Diam-diam adalah caraku untuk memastikan bahwa kamu baik-baik saja. Aku tidak ingin melukai perasaan kamu hanya dengan kesalahpahaman ini walaupun aku belum tahu pasti untuk siapa hatimu sebenarnya
-Deva-Rafly mengacak-acak rambutnya frustasi. Terlalu emosi untuknya saat ini jika harus bertemu dengan Dira untuk menjelaskan semuanya. Namun, memang ia salah sejak awal. Tidak seharusnya ia berbohong pada Dira, setidaknya jika ia jujur mungkin masalahnya tidak akan menjadi rumit seperti ini.
Rafly menghela napasnya sebentar.
"Dari awal emang seharusnya saya jujur dan nggak buat Dira menaruh harapan lebih terhadap saya."
Ting!
Satu pesan masuk ke ponsel Rafly, ia segera mengeceknya. Ternyata pesan dari Bunda Dira. Kurang lebih isinya seperti ini, 'Apa kabar nak? Bunda kangen loh, segera ke rumah, ya. Bunda tunggu.'
"Saya nggak cuma bikin Dira kecewa, tapi saya juga bikin Bunda dan Mama kecewa."
Satu malam yang membuat kehidupan Rafly menjadi gelap yang membuat miliknya perlahan menghilang dari genggamannya. Jujur saja, jika ditanya tentang perasaan, Rafly masih sangat menyayangi Dira. Namun, tidak sepenuhnya. Karena sebagian itu sudah diberikan secara 'kasihan' pada Hana.
"Saya harus tanggung jawab atas semua sikap saya selama ini. Tapi, saya butuh bantuan seseorang." Ucap Rafly kemudian ia berdiri dan langsung berlari keluar rumah.
***
"Mata kamu sembab gitu, kenapa?" Tanya Bunda sembari menaruh nasi di piring Dira.
Melihat Dira yang tak kunjung menjawab, Bunda geram lalu bertanya lagi, "Habis nangis?"
Bukannya menjawab pertanyaan Bunda, Dira malah melenceng dari topik pembicaraan, "Aku nggak mau makan nasi hari ini, nggak lapar."
"Ya udah kamu makan roti, ya?"
"Aku bawa ke kantor aja, Bun."
"Bunda siapin dulu, ya."
Dira sangat ingin bercerita tentang kejadian kemarin pada Bundanya, namun sayang Dira takut Bundanya kecewa terhadap Rafly. Padahal Bunda sudah menaruh harapan besar pada Rafly untuk membahagiakan Dira.
"Cerita dong, ada masalah di kantor?" Tanya Bunda sembari memberikan kotak makanan pada Dira.
"Nggak kok, aku berangkat, ya, Bun."
***
Dira berpapasan dengan Deva, matanya saling bertemu namun mulutnya tidak saling sapa bahkan untuk tersenyum pun tidak.
Dira berhenti sebentar, lalu menengok ke belakang, Dira kira Deva akan berhenti namun ia tetap melanjutkan langkahnya. Entah kenapa, Dira berharap Deva bisa menjadi moodbosternya hari ini.
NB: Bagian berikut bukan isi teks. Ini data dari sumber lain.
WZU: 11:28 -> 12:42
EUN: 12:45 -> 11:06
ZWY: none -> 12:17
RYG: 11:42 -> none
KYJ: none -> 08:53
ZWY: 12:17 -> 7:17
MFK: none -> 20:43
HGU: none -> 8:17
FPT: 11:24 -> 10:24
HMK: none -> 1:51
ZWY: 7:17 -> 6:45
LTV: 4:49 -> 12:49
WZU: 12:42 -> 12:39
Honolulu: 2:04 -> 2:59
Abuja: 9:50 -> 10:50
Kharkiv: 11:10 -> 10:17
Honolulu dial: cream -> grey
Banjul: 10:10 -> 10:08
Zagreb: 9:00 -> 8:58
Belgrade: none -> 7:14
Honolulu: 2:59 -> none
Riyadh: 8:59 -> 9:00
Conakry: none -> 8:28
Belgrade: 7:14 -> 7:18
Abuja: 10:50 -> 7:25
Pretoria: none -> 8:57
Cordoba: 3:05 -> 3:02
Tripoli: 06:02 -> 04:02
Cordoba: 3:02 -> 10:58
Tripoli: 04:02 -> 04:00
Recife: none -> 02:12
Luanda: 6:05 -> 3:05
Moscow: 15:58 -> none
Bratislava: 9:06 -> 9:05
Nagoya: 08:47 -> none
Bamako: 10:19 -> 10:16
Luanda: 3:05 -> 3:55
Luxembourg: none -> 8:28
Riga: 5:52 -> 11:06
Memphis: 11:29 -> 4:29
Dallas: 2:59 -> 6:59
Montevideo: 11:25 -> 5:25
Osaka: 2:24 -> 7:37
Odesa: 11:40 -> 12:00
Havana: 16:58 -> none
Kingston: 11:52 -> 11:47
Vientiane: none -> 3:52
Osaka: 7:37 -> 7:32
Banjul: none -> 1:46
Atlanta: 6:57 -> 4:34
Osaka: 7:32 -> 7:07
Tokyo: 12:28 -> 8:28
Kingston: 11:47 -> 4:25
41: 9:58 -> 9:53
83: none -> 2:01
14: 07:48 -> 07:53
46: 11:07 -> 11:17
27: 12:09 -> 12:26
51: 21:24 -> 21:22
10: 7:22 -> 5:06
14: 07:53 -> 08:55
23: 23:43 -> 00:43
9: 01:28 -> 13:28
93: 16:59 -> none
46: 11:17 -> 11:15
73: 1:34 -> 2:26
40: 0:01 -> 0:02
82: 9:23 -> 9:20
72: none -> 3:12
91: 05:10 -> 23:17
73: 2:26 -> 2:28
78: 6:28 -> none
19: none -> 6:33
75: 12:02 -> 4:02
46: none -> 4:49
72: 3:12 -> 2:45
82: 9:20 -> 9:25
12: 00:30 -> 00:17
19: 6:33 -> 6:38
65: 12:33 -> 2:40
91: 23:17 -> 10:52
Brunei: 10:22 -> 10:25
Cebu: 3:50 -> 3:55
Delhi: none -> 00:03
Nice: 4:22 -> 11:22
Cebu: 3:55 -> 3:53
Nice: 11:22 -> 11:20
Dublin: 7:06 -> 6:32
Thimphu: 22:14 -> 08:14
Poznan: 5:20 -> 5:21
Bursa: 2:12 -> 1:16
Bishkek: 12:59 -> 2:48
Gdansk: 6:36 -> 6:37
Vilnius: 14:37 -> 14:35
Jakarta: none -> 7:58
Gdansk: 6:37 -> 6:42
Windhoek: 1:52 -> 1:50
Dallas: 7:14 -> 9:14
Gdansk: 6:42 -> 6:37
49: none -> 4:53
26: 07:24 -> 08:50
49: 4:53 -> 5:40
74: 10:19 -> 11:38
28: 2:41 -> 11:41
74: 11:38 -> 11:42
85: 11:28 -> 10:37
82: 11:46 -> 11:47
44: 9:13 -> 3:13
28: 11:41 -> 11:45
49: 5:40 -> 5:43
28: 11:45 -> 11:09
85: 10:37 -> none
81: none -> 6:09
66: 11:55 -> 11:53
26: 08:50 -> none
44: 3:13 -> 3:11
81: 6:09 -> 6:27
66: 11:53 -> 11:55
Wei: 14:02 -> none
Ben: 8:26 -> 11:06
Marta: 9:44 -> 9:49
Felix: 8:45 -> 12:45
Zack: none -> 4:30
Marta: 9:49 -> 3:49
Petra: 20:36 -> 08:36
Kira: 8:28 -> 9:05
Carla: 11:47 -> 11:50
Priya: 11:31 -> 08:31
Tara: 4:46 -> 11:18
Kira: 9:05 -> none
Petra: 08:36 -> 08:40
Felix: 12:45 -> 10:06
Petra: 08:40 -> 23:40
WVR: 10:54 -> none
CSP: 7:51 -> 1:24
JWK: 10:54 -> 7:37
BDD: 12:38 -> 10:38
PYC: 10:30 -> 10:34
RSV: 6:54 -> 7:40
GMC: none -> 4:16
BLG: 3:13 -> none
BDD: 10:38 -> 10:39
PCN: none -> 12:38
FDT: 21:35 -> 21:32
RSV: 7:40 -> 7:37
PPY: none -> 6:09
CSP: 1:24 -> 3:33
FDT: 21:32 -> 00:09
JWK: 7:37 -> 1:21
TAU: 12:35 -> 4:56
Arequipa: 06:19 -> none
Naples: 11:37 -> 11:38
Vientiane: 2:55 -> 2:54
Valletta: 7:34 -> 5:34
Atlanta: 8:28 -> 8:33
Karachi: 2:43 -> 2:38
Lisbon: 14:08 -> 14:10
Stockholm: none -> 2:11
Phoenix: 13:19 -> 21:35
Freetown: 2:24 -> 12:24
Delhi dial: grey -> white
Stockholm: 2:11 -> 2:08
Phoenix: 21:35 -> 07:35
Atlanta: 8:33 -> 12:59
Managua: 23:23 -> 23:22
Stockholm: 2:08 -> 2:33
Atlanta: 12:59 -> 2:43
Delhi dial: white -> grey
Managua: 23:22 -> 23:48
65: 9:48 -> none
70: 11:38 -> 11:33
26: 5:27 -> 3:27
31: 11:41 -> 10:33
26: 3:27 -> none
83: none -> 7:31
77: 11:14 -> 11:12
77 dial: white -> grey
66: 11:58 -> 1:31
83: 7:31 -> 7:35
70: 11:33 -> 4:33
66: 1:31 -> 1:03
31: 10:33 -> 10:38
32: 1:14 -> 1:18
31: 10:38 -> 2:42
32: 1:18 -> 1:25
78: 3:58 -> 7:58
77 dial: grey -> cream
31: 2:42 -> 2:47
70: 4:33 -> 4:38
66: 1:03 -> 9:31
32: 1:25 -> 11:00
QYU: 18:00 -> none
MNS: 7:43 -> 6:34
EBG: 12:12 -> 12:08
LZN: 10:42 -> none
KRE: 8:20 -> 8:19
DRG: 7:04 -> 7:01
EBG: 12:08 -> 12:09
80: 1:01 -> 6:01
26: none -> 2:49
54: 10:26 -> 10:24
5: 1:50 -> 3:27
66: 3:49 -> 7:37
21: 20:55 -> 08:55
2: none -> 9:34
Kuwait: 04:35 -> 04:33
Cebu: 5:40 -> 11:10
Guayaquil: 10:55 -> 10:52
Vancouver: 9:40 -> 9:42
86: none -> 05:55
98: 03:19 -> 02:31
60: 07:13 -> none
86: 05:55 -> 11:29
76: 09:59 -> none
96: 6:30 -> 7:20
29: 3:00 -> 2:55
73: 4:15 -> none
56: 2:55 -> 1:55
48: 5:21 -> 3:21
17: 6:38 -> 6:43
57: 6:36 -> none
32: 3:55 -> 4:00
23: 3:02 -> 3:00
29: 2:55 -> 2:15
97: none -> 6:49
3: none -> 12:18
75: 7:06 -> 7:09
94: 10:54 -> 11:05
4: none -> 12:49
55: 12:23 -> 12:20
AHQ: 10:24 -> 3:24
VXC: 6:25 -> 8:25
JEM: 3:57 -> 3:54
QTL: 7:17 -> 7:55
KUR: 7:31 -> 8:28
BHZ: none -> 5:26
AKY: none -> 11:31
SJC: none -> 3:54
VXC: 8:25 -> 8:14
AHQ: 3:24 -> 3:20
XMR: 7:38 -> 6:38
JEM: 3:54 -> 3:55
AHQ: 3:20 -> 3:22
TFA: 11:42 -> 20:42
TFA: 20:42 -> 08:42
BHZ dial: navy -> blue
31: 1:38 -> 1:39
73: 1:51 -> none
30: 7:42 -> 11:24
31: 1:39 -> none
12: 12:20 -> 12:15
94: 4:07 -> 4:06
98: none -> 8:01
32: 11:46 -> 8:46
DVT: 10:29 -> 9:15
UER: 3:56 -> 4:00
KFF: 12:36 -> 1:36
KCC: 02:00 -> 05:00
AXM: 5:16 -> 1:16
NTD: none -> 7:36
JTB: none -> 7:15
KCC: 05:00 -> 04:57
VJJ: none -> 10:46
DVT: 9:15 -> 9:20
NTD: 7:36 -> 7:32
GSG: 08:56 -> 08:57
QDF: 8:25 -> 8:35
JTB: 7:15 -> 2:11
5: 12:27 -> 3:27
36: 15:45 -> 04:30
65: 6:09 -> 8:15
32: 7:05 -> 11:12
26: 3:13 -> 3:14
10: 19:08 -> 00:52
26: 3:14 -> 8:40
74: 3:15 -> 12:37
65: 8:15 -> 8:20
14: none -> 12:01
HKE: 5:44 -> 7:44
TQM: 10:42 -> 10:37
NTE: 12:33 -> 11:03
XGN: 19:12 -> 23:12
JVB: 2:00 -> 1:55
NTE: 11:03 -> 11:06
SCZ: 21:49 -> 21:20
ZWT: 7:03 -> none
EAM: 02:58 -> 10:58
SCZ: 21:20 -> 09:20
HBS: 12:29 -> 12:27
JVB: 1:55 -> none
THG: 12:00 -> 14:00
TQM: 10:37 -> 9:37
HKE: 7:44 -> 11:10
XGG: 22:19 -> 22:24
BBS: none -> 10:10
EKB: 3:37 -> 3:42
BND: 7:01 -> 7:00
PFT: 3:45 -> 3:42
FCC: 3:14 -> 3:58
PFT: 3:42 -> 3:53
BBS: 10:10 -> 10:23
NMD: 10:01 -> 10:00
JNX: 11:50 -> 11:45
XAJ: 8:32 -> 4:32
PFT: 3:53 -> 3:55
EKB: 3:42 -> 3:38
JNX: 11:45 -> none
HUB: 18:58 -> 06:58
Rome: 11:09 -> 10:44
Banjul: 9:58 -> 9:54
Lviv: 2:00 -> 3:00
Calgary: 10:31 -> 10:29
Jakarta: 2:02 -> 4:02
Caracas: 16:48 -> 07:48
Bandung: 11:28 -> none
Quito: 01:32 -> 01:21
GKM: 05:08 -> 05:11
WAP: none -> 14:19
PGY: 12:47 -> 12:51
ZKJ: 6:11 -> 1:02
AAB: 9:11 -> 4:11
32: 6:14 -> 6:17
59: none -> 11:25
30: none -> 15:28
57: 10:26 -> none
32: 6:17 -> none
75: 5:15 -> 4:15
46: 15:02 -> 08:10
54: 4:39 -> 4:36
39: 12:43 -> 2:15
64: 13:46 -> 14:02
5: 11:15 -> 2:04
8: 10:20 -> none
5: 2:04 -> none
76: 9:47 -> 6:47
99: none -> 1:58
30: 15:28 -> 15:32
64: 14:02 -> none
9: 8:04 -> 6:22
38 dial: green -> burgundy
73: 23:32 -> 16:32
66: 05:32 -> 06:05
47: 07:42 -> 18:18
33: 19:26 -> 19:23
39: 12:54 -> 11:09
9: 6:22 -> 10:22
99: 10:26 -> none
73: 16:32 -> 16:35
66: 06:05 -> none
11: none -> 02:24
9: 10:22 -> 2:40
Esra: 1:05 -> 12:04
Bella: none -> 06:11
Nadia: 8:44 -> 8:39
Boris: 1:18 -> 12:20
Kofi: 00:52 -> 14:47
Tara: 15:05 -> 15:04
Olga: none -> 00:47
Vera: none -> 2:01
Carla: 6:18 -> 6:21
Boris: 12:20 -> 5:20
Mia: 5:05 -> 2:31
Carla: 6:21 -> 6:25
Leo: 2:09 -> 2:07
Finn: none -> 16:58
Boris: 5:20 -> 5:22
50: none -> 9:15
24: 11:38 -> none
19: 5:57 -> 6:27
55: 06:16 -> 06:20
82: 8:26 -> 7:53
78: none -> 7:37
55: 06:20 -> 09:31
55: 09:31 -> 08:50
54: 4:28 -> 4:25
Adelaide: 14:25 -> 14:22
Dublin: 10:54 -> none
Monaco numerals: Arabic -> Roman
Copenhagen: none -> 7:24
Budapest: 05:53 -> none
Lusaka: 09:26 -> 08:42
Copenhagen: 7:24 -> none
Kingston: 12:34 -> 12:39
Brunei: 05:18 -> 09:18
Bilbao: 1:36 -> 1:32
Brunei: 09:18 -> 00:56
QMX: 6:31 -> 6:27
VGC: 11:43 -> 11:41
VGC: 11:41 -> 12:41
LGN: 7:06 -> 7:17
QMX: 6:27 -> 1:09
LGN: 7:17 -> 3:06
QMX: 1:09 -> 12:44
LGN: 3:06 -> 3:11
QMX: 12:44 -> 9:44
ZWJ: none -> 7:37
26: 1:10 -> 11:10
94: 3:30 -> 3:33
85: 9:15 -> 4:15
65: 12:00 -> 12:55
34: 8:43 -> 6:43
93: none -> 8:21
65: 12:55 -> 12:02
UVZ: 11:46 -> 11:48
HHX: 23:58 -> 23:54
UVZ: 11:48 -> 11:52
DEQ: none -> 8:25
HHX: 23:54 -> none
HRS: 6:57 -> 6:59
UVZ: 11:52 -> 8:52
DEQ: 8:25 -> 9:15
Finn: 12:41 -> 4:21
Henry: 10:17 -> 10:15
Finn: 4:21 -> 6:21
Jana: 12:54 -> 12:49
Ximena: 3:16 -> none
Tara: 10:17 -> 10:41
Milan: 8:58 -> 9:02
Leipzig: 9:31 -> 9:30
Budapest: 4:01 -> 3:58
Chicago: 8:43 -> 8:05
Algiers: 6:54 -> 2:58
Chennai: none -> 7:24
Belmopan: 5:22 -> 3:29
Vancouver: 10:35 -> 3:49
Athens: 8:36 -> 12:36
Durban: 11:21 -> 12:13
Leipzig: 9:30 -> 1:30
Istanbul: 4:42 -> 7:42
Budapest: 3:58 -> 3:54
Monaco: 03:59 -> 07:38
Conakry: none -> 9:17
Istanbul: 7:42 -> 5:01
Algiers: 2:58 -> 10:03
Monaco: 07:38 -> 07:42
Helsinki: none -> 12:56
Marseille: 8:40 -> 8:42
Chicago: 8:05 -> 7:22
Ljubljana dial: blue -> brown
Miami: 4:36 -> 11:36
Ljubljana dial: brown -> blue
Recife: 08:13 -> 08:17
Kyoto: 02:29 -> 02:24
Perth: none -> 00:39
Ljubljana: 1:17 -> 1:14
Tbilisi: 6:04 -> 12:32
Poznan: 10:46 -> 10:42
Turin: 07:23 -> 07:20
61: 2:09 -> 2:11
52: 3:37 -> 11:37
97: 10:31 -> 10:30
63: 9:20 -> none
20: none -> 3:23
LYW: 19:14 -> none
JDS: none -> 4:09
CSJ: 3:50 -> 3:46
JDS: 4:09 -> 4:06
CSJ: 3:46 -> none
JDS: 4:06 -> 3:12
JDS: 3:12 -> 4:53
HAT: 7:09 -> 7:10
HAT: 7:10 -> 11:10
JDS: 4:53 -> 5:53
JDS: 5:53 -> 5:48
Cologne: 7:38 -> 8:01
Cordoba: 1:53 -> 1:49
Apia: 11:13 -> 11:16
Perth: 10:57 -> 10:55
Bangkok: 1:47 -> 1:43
Namun, itu hanya harapannya, tidak baik berharap berlebihan pada manusia.
Dira melanjutkan langkahnya, sedangkan Deva menoleh ke belakang memastikan Dira baik-baik saja setelah kejadian kemarin. Ia tidak berani menyapa, takut Dira sedang malas untuk mengobrol, maka lebih baik ia diam.
Dua orang yang kini diam-diam saling memberi perhatian, namun diam-diam memberi luka juga.
Deva sedang berada di ruangannya, memikirkan ternyata orang sepolos Dira bisa memiliki kekasih juga. Deva jadi bingung bagaimana suasananya ketika Dira sedang mengobrol romantis bersama pacarnya dulu? Membayangkan hal itu membuat Deva bergidik ngeri.
Deva mengambil satu foto di laci mejanya, tertulis tanggal 2016 di belakang foto tersebut. Deva membalikkan fotonya, terpampang jelas dua orang yang sedang tersenyum pada foto itu. Satu laki-laki dan satu orang perempuan.